Lucignano is a beautiful fortified village, with a circular plan, which has preserved most of the original medieval architecture. Before entering the town, from the Sienese door, a brick source whose water collects in an underlying square basin. The sources attest to the presence of a hospital, in addition to some hotels. Interesting are the fourteenth-century Torre del Cassero and the beautiful church of S. Francesco (13th century) with a Gothic portal and frescoes by Bartolo di Fredi. The church of S. Cristina is remembered with hospitable annex since the tenth century. In 1276 it became a parish church and was dedicated to St. John the Baptist. Of Romanesque structure and several times remodeled it has, of particular interest, the coverage to the “French”, put in place with brick arches on which the beams rest. Inside, the baptismal font and canvases of good painters, among which, unfortunately only in copy, stands the Sienese Simone Martini. The spedale of Santa Maria alla Scala owned a fortified mill in the service of the Cuna grotto, of which remains the imposing brick tower, from 1322. On the upper floor there were lodgings for pilgrims. It is an agricultural village, surrounded by walls, with the church of Saints James and Modesto (1314).

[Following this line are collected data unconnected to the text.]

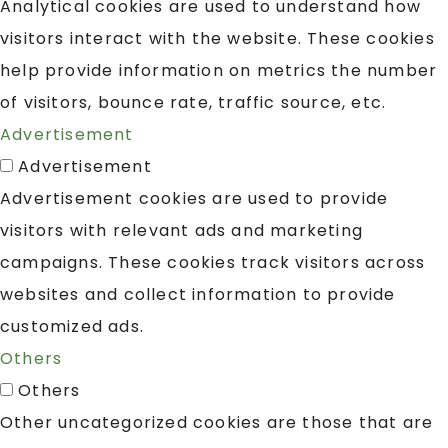
Analytical cookies are used to understand how
visitors interact with the website. These cookies
help provide information on metrics the number
of visitors, bounce rate, traffic source, etc.
Advertisement
Advertisement
Advertisement cookies are used to provide
visitors with relevant ads and marketing
campaigns. These cookies track visitors across
websites and collect information to provide
customized ads.
Others
Others
Other uncategorized cookies are those that are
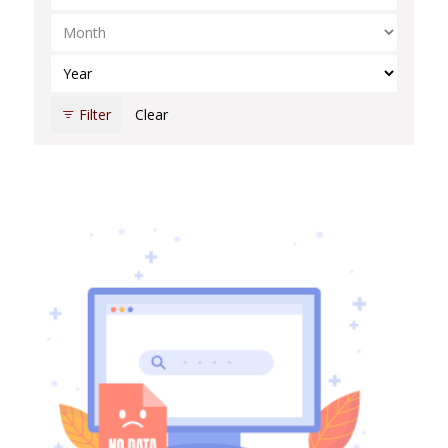
Select Month
Select Year
Filter
Clear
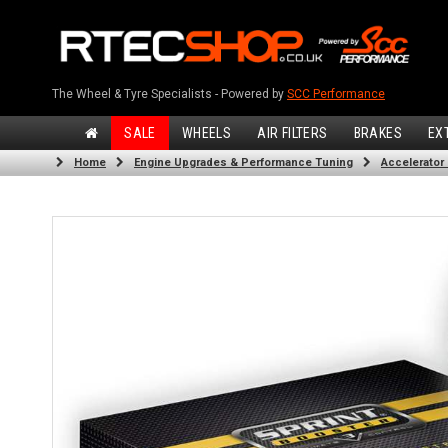
The Wheel & Tyre Specialists - Powered by
SCC Performance
SALE
WHEELS
AIR FILTERS
BRAKES
EX
Home
Engine Upgrades & Performance Tuning
Accelerator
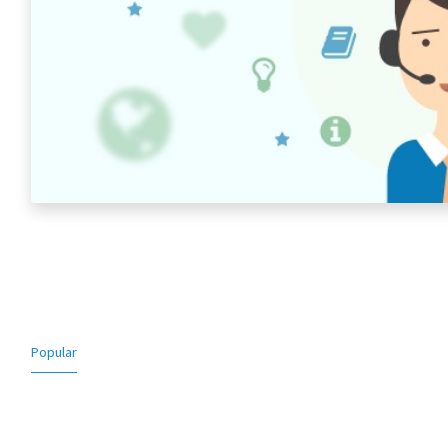
Popular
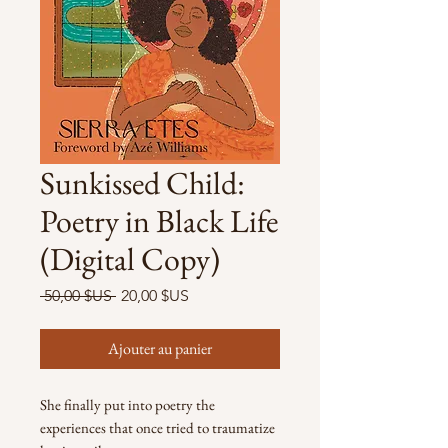
Sunkissed Child:
Poetry in Black Life
(Digital Copy)
Prix
Prix
 50,00 $US 
20,00 $US
original
promotionnel
Ajouter au panier
She finally put into poetry the
experiences that once tried to traumatize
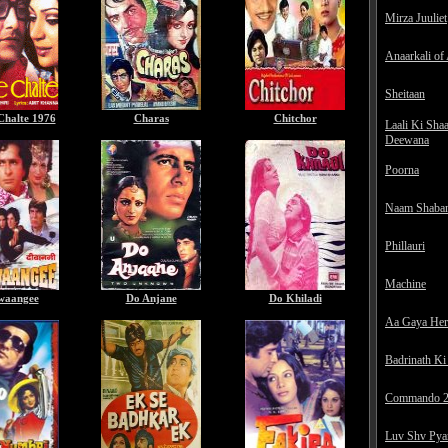
Mirza Juuliet
Anaarkali of
Sheitaan
Chalte 1976
Charas
Chitchor
Laali Ki Sha
Deewana
Poorna
Naam Shaba
Phillauri
Machine
waangee
Do Anjane
Do Khiladi
Aa Gaya He
Badrinath Ki
Commando 
Luv Shv Pya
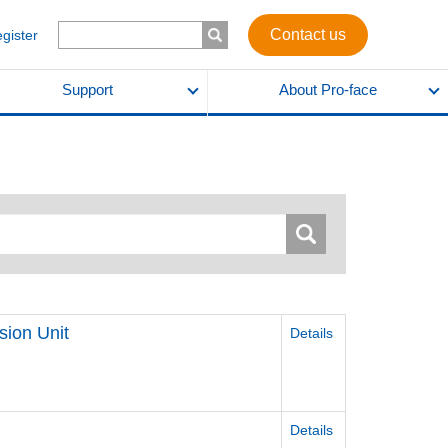
Contact us
egister
Support
About Pro-face
sion Unit
Details
Details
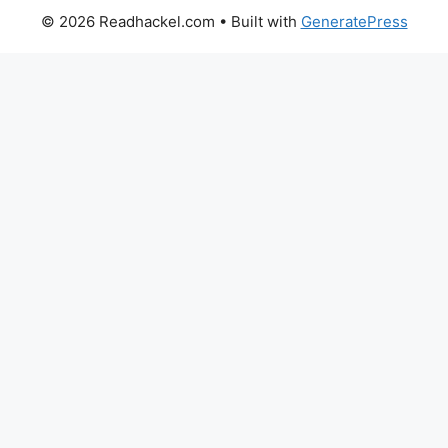
© 2026 Readhackel.com
• Built with
GeneratePress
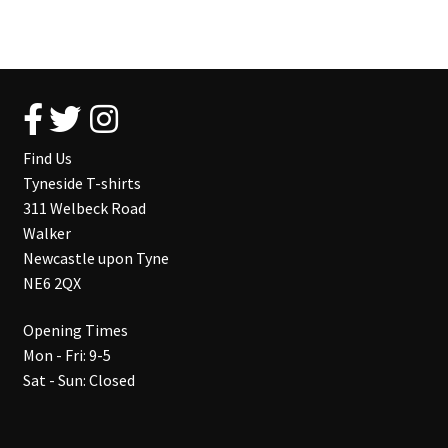
Find Us
Tyneside T-shirts
311 Welbeck Road
Walker
Newcastle upon Tyne
NE6 2QX
Opening Times
Mon - Fri: 9-5
Sat - Sun: Closed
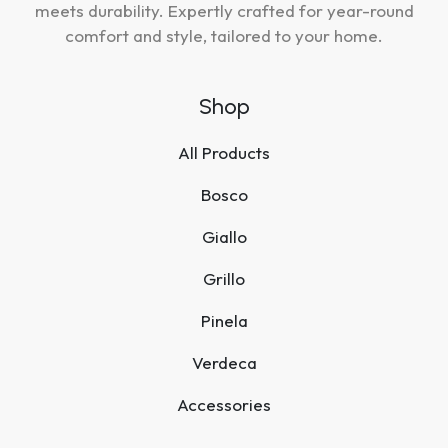
meets durability. Expertly crafted for year-round
comfort and style, tailored to your home.
Shop
All Products
Bosco
Giallo
Grillo
Pinela
Verdeca
Accessories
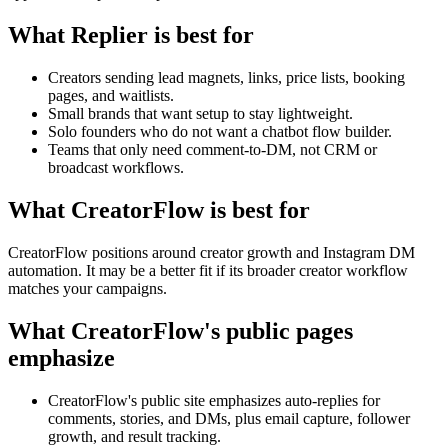
What Replier is best for
Creators sending lead magnets, links, price lists, booking
pages, and waitlists.
Small brands that want setup to stay lightweight.
Solo founders who do not want a chatbot flow builder.
Teams that only need comment-to-DM, not CRM or
broadcast workflows.
What CreatorFlow is best for
CreatorFlow positions around creator growth and Instagram DM
automation. It may be a better fit if its broader creator workflow
matches your campaigns.
What CreatorFlow's public pages
emphasize
CreatorFlow's public site emphasizes auto-replies for
comments, stories, and DMs, plus email capture, follower
growth, and result tracking.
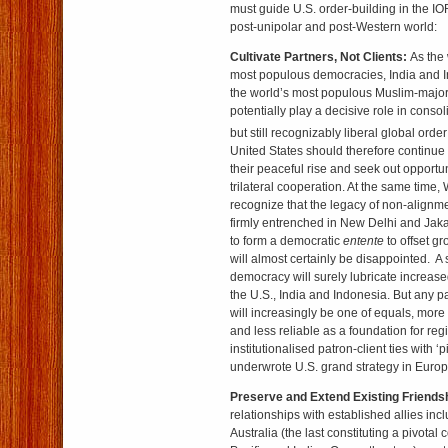
must guide U.S. order-building in the IO
post-unipolar and post-Western world:
Cultivate Partners, Not Clients:
As the 
most populous democracies, India and In
the world’s most populous Muslim-majori
potentially play a decisive role in conso
but still recognizably liberal global order
United States should therefore continue 
their peaceful rise and seek out opportuni
trilateral cooperation. At the same time
recognize that the legacy of non-alignme
firmly entrenched in New Delhi and Jakar
to form a democratic
entente
to offset g
will almost certainly be disappointed. 
democracy will surely lubricate increa
the U.S., India and Indonesia. But any 
will increasingly be one of equals, mor
and less reliable as a foundation for reg
institutionalised patron-client ties with ‘p
underwrote U.S. grand strategy in Europ
Preserve and Extend Existing Friends
relationships with established allies in
Australia (the last constituting a pivotal 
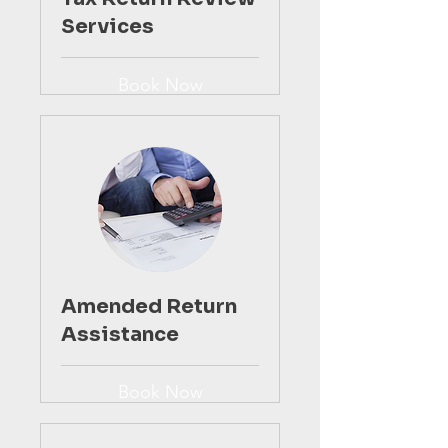
Services
Book Now
Amended Return
Assistance
Book Now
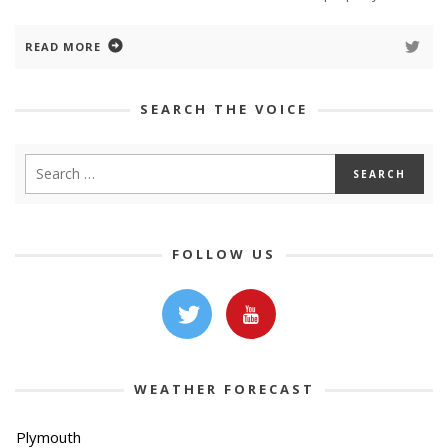
READ MORE
SEARCH THE VOICE
FOLLOW US
WEATHER FORECAST
Plymouth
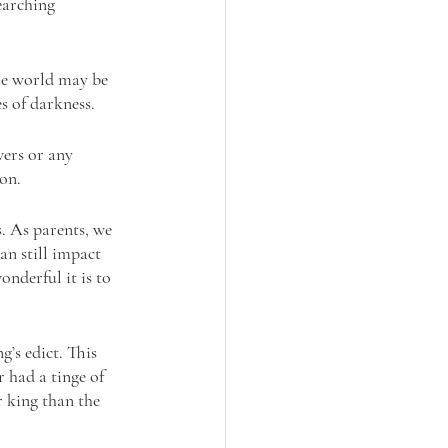
earching 
he world may be 
s of darkness.
ers or any 
son.
. As parents, we 
an still impact 
nderful it is to 
g’s edict. This 
 had a tinge of 
r king than the 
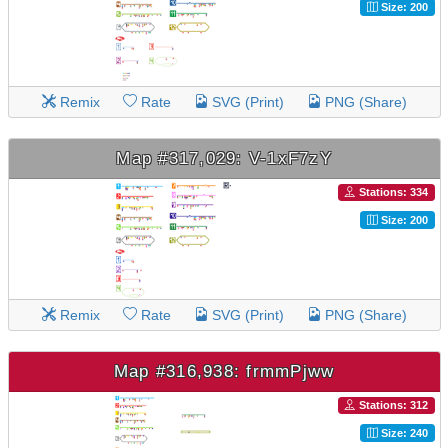
Size: 200
Remix
Rate
SVG (Print)
PNG (Share)
Map #317,029: V-1xF7zY
Stations: 334
Size: 200
Remix
Rate
SVG (Print)
PNG (Share)
Map #316,938: frmmPjww
Stations: 312
Size: 240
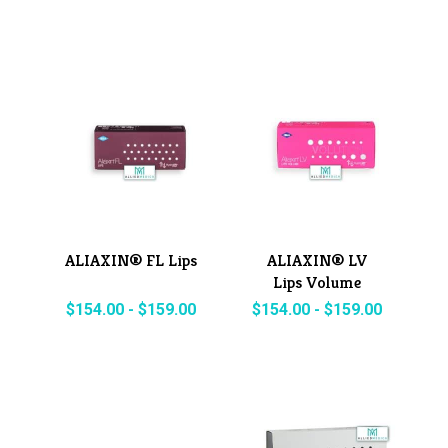
ALIAXIN® FL Lips
ALIAXIN® LV
Lips Volume
$
154.00
-
$
159.00
$
154.00
-
$
159.00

If the Crete were the granary of the Terre di Siena, Monteroni d’Arbia was a very important farm of the ancient Sienese Republic. Like Buonconvento the town is crossed in full by the ancient Via Francigena which today corresponds to the road axis of the Cassia. Even today Monteroni expresses the vitality of this land thanks to a consistent artisan production and the traditional market. Testimony of its importance as a center of agricultural production is the fourteenth-century fortified mill easily visible for its large brick tower. On the road connecting Siena to Monteroni another important moment for the traveler in search of the genius loci of the Crete is the monumental farm of Cuna, an extraordinary fortified grotto that was part of the Santa Maria della Scala. Driving along the Cassia in the direction of Buonconvento you quickly reach the village of Lucignano d’Arbia, a fortified village where the Romanesque parish church of San Giovanni Battista, frescoed in the 16th century by Arcangelo Salimbeni, deserves a visit. Starting again from the Cassia, the road that leads to Radi will let us discover another beautiful stretch of the Crete, up to the magnificent Pieve di Corsano.